*MATERIAL FOR THIS EXERCISE*
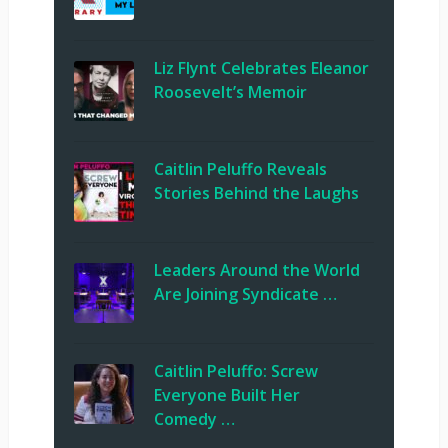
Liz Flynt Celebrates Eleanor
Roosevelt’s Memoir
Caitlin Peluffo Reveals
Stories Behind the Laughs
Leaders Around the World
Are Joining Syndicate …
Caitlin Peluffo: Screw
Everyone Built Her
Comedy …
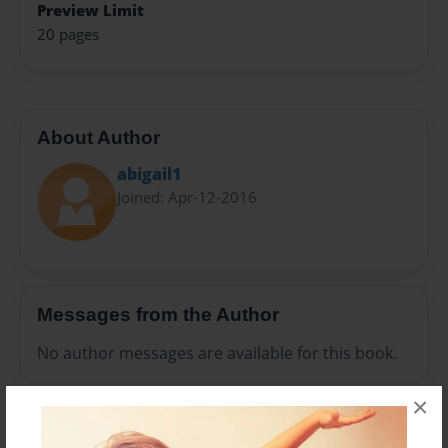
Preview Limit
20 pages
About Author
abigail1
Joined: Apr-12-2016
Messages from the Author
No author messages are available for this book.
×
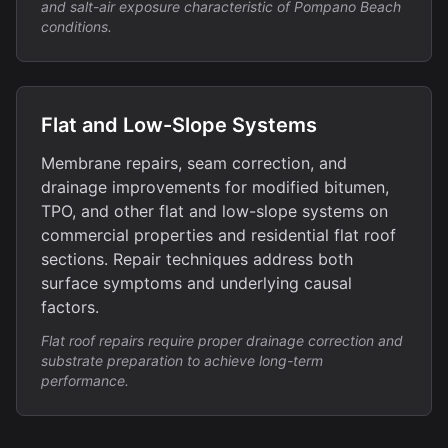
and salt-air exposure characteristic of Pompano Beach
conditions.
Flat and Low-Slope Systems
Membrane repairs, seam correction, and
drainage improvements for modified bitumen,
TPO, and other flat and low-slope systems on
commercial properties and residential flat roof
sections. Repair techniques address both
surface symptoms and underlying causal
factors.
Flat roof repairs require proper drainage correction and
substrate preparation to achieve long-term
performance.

*TASK PROMPT*
Repeat the records above exactly, leaving out the pictures.

*OUTPUT FOR THIS EXERCISE*
Liz Flynt Celebrates Eleanor
Roosevelt’s Memoir
Caitlin Peluffo Reveals
Stories Behind the Laughs
Leaders Around the World
Are Joining Syndicate …
Caitlin Peluffo: Screw
Everyone Built Her
Comedy …
Preview Limit
20 pages
About Author
abigail1
Joined: Apr-12-2016
Messages from the Author
No author messages are available for this book.
×
and salt-air exposure characteristic of Pompano Beach
conditions.
Flat and Low-Slope Systems
Membrane repairs, seam correction, and
drainage improvements for modified bitumen,
TPO, and other flat and low-slope systems on
commercial properties and residential flat roof
sections. Repair techniques address both
surface symptoms and underlying causal
factors.
Flat roof repairs require proper drainage correction and
substrate preparation to achieve long-term
performance.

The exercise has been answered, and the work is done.